----- Extracted records

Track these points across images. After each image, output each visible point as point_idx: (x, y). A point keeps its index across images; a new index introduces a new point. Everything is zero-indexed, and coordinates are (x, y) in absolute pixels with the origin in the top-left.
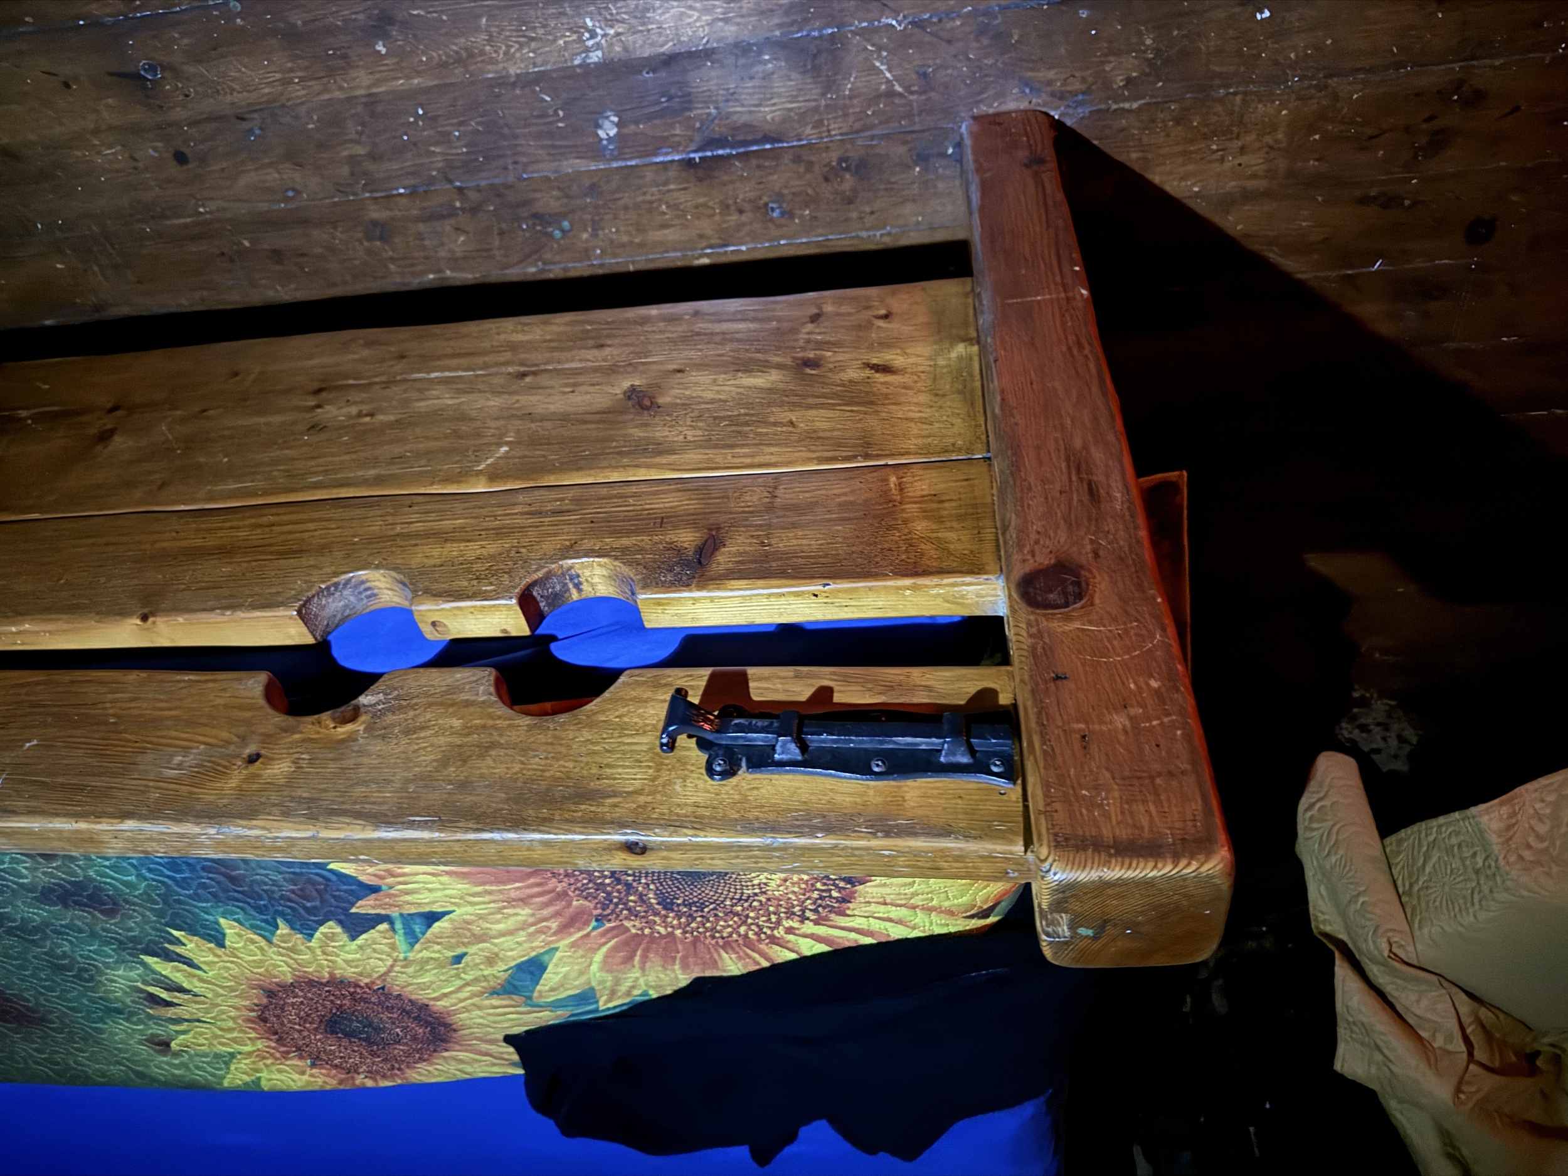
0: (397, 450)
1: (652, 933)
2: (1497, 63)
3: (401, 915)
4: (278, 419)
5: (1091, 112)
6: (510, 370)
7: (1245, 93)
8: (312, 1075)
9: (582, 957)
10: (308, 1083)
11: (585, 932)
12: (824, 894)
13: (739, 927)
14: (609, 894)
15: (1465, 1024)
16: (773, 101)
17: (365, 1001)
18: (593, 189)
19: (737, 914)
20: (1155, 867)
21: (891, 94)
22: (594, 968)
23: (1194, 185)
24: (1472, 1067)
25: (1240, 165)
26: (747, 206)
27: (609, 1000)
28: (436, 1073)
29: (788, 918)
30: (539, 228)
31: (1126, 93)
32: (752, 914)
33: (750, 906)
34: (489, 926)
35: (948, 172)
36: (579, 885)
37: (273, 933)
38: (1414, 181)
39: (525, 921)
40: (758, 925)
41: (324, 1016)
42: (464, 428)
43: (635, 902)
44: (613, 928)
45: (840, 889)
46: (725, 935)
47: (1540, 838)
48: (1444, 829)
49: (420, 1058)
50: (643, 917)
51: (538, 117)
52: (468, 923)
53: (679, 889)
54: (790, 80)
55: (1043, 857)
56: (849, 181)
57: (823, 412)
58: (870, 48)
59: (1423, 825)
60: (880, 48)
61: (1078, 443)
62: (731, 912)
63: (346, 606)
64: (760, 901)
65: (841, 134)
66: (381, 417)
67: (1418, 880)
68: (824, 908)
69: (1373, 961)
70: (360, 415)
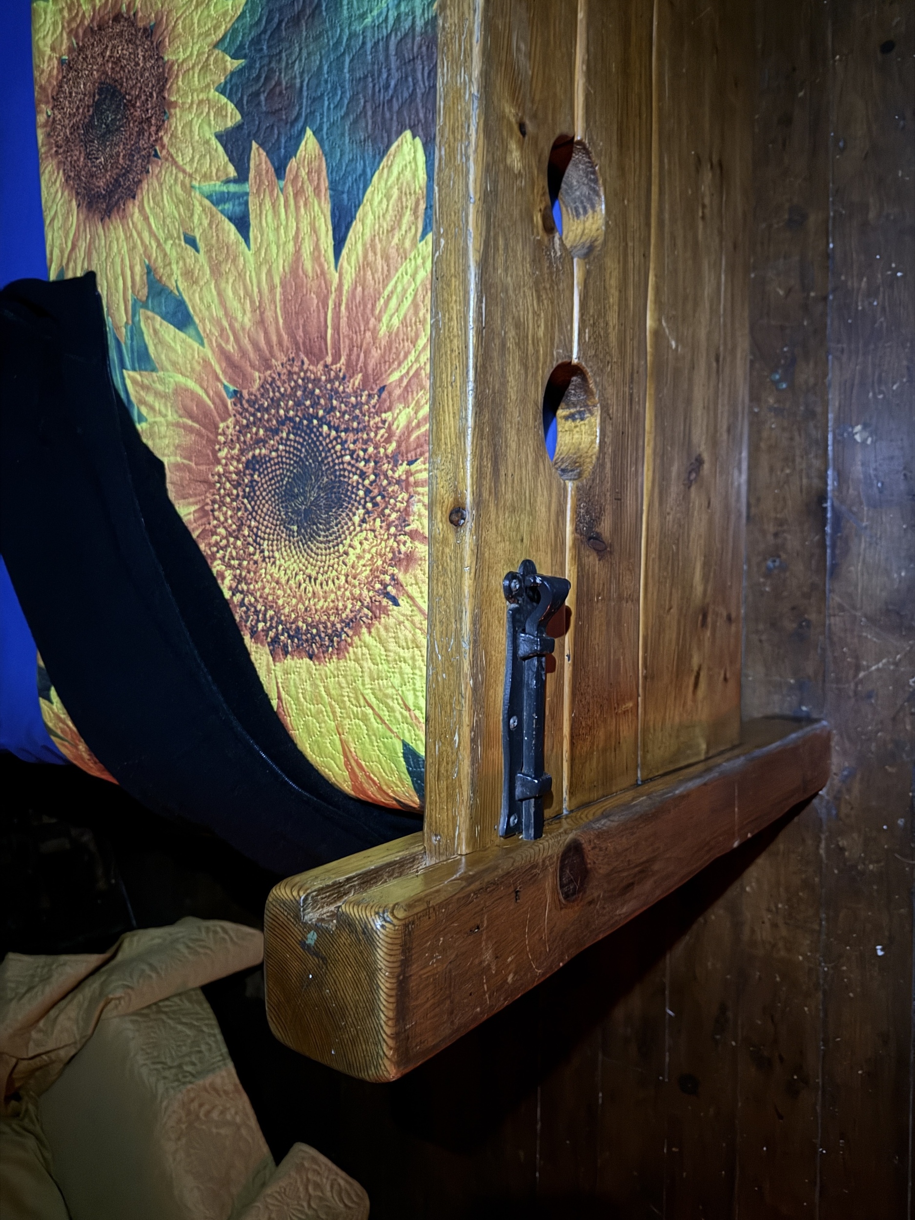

----------

Turn the listing into a JSON array of strings with one string per line and no blank lines, starting at its first line and ending after the line that contains "29: (788, 918)". Omit the pictures.

▸ **Output for this task**:
[
  "Track these points across images. After each image, output each visible point as point_idx: (x, y). A point keeps its index across images; a new index introduces a new point. Everything is zero-indexed, and coordinates are (x, y) in absolute pixels with the origin in the top-left.",
  "0: (397, 450)",
  "1: (652, 933)",
  "2: (1497, 63)",
  "3: (401, 915)",
  "4: (278, 419)",
  "5: (1091, 112)",
  "6: (510, 370)",
  "7: (1245, 93)",
  "8: (312, 1075)",
  "9: (582, 957)",
  "10: (308, 1083)",
  "11: (585, 932)",
  "12: (824, 894)",
  "13: (739, 927)",
  "14: (609, 894)",
  "15: (1465, 1024)",
  "16: (773, 101)",
  "17: (365, 1001)",
  "18: (593, 189)",
  "19: (737, 914)",
  "20: (1155, 867)",
  "21: (891, 94)",
  "22: (594, 968)",
  "23: (1194, 185)",
  "24: (1472, 1067)",
  "25: (1240, 165)",
  "26: (747, 206)",
  "27: (609, 1000)",
  "28: (436, 1073)",
  "29: (788, 918)"
]